Provisions in the CARES Act temporarily suspended that limitation until the start of 2021, according to an analysis of legislative records by Snopes. In other words, the IRS is legally obligated to count excess losses from businesses that it otherwise wouldn’t have and provide them with “the same treatment as if the Tax Cuts and Jobs Act had not been enacted,” according to attorneys with the international law firm Foley and Lardner.
Additionally, the provisions change the timeline of the 2017 law and allow for the new standard to retroactively apply, enabling businesses to report losses in 2018 and 2019 against the past five years. Those taxpayers, however, would likely need to amend their 2018 and 2019 tax returns if they have already been filed to see any changes, according to the tax consulting firm Calvetti Ferguson.

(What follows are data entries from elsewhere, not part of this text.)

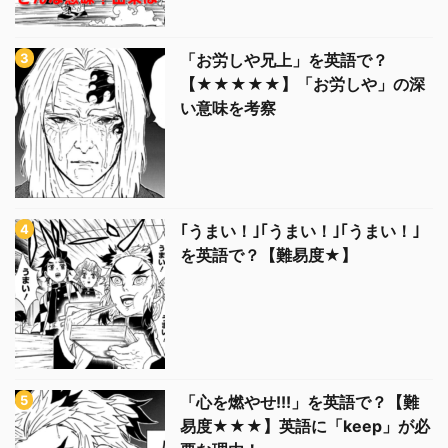
「お労しや兄上」を英語で？
【★★★★★】「お労しや」の深
い意味を考察
｢うまい！｣｢うまい！｣｢うまい！｣
を英語で？【難易度★】
「心を燃やせ!!!」を英語で？【難
易度★★★】英語に「keep」が必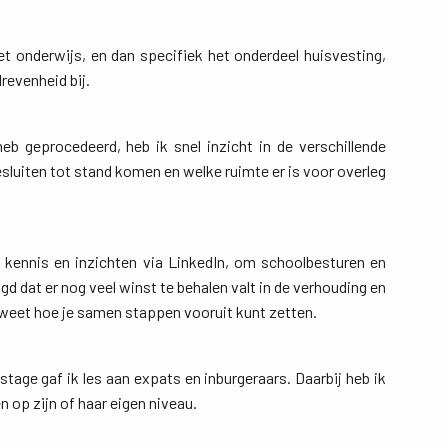
t onderwijs, en dan specifiek het onderdeel huisvesting, 
revenheid bij.
 geprocedeerd, heb ik snel inzicht in de verschillende 
luiten tot stand komen en welke ruimte er is voor overleg
 kennis en inzichten via LinkedIn, om schoolbesturen en 
 dat er nog veel winst te behalen valt in de verhouding en
 weet hoe je samen stappen vooruit kunt zetten.
tage gaf ik les aan expats en inburgeraars. Daarbij heb ik 
n op zijn of haar eigen niveau.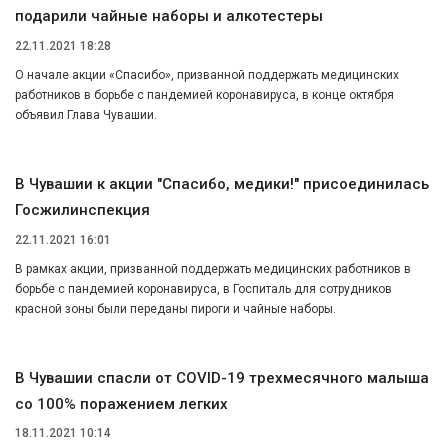
подарили чайные наборы и алкотестеры
22.11.2021 18:28
О начале акции «Спасибо», призванной поддержать медицинских
работников в борьбе с пандемией коронавируса, в конце октября
объявил Глава Чувашии.
В Чувашии к акции "Спасибо, медики!" присоединилась
Госжилинспекция
22.11.2021 16:01
В рамках акции, призванной поддержать медицинских работников в
борьбе с пандемией коронавируса, в Госпиталь для сотрудников
красной зоны были переданы пироги и чайные наборы.
В Чувашии спасли от COVID-19 трехмесячного малыша
со 100% поражением легких
18.11.2021 10:14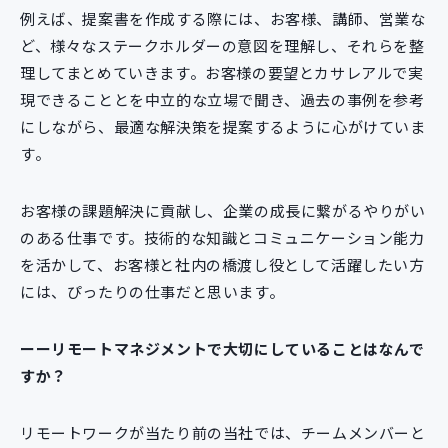
例えば、提案書を作成する際には、お客様、講師、営業な
ど、様々なステークホルダーの意図を理解し、それらを整
理してまとめていきます。お客様の要望とカサレアルで実
現できることとを中立的な立場で聞き、過去の事例を参考
にしながら、最適な解決策を提案するように心がけていま
す。
お客様の課題解決に貢献し、企業の成長に繋がるやりがい
のある仕事です。技術的な知識とコミュニケーション能力
を活かして、お客様と社内の橋渡し役として活躍したい方
には、ぴったりの仕事だと思います。
ーーリモートマネジメントで大切にしていることはなんで
すか？
リモートワークが当たり前の当社では、チームメンバーと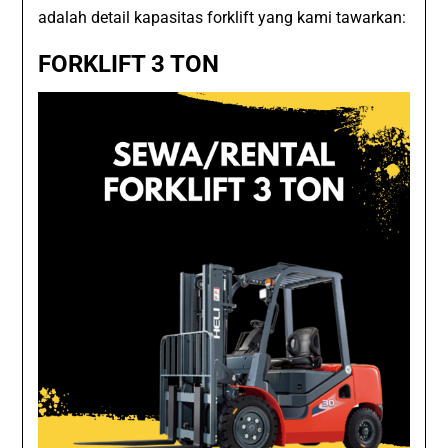
adalah detail kapasitas forklift yang kami tawarkan:
FORKLIFT 3 TON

And since the modification under the CARES Act only applies until Dec. 31, 2020, the 2017 law will kick in the following year.
Here’s how that change to tax code is relevant to the claim: Americans who earn $1 million or more will benefit the most from the temporary suspension on the deduction limit, according to an analysis by the nonpartisan congressional body the Joint Committee on Taxation (JCT). In early April 2020, Whitehouse and Doggett requested the committee to research “the distributional effects” of the provision within the CARES Act. Later, the commission’s chief of staff, Thomas Barthold, shared its findings in a letter to the congressmen, including the caveat:
There is, of course, a great deal of uncertainty about the economic effects of the COVID-19 pandemic, and how those economic effects will translate into business losses for individuals. The revenue estimate represents our best effort to give Congress useful information about the potential scale of revenue changes associated with this provision.
The letter included the following table, showing what class of Americans will receive what percentage of benefits from the amendment to the 2017 tax law:
The table shows almost 82% of the provision’s benefits will go toward about 43,000 Americans who earn $1 million or more annually. Put another way, hedge-fund investors and owners of real estate businesses are “far and away” the two prime beneficiaries of the change to the 2017 tax law, Steve Rosenthal, a tax expert at the nonpartisan Urban-Brookings Tax Policy Center, told The Washington Post. The JCT also found that suspending the limitation for “pass-through” businesses will cost taxpayers about $90 billion in 2020 alone, the Post reported.
Using those numbers, you can do back-of-the-napkin math to estimate the amount of money the country’s wealthiest population could reduce from their tax burden as a result of the change (82% of $90 billion): about $73.8 billion. Then, if you divide that total by the estimated number of impacted Americans who earn $1 million or more (43,000), you end up with an average of $1,716,279 — or about $1.7 million — each.
“If you take the report’s calculations at face value, that means that, on average, each of the eligible taxpayers would get a windfall of ~$1.7 million!” Forbes contributor Shahar Ziv wrote. “Clearly not all of those earning ‘only’ $1 million will receive a $1.7 million tax cut; however, just as some may receive less than the $1.7 million, some may benefit much more.”
In sum, given that U.S. millionaires won’t receive stimulus payments based on their income under the CARES Act but rather the Act’s provisions enable those Americans to take advantage of a temporary tax relief — potentially to the tune of $1.7 million on average — we rate this claim as a “Mixture” of true and false information.